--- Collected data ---

# # # #

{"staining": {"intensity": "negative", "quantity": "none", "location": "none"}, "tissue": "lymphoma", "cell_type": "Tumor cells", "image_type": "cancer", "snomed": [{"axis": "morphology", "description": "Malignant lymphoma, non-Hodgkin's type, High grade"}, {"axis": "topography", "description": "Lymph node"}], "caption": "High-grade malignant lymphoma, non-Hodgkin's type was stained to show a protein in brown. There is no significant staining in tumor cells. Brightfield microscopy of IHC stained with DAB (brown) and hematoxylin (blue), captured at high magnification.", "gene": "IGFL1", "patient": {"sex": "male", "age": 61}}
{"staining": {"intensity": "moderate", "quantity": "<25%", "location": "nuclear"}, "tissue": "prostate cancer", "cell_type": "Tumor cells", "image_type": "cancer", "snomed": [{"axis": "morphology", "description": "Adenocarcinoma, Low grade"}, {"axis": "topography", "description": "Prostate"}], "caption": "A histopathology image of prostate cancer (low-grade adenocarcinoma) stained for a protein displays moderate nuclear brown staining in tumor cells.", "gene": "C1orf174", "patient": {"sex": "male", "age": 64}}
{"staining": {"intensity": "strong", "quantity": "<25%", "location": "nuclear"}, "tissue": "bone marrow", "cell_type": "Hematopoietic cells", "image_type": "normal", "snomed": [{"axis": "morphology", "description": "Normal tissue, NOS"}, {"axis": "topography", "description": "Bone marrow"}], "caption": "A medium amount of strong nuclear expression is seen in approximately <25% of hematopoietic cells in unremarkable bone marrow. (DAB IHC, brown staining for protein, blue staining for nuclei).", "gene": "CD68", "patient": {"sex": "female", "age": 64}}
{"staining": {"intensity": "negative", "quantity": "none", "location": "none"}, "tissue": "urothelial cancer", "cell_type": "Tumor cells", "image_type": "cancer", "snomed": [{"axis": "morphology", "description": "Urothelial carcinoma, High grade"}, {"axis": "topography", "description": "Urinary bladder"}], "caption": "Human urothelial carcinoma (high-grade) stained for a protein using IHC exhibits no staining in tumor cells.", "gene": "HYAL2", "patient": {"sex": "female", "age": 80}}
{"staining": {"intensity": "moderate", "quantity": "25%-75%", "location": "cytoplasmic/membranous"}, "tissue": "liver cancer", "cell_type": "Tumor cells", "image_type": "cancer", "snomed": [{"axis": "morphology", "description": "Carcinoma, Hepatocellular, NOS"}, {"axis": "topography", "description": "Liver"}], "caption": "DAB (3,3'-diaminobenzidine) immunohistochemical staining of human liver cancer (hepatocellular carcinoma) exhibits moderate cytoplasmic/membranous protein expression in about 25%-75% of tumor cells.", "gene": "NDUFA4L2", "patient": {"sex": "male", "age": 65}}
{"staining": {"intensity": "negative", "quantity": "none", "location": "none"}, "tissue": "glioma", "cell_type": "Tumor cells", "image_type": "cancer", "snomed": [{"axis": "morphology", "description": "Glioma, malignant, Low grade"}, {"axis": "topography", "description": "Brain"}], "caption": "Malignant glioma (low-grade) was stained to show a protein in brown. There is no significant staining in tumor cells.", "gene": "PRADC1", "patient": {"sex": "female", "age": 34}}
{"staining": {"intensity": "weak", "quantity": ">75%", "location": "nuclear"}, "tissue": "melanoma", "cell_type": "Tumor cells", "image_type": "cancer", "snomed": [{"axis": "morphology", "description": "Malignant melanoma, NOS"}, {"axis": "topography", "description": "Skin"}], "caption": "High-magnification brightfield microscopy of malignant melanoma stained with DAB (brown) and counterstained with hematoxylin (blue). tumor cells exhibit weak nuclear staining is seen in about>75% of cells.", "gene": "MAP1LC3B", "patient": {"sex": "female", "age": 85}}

# # # #

--- HOW TO COMPLETE THIS TASK ---
The first line of the entries above marks where to begin; repeat each line exactly through the one that contains "histopathology image of", and include that line.

--- EXERCISE RESPONSE ---
{"staining": {"intensity": "negative", "quantity": "none", "location": "none"}, "tissue": "lymphoma", "cell_type": "Tumor cells", "image_type": "cancer", "snomed": [{"axis": "morphology", "description": "Malignant lymphoma, non-Hodgkin's type, High grade"}, {"axis": "topography", "description": "Lymph node"}], "caption": "High-grade malignant lymphoma, non-Hodgkin's type was stained to show a protein in brown. There is no significant staining in tumor cells. Brightfield microscopy of IHC stained with DAB (brown) and hematoxylin (blue), captured at high magnification.", "gene": "IGFL1", "patient": {"sex": "male", "age": 61}}
{"staining": {"intensity": "moderate", "quantity": "<25%", "location": "nuclear"}, "tissue": "prostate cancer", "cell_type": "Tumor cells", "image_type": "cancer", "snomed": [{"axis": "morphology", "description": "Adenocarcinoma, Low grade"}, {"axis": "topography", "description": "Prostate"}], "caption": "A histopathology image of prostate cancer (low-grade adenocarcinoma) stained for a protein displays moderate nuclear brown staining in tumor cells.", "gene": "C1orf174", "patient": {"sex": "male", "age": 64}}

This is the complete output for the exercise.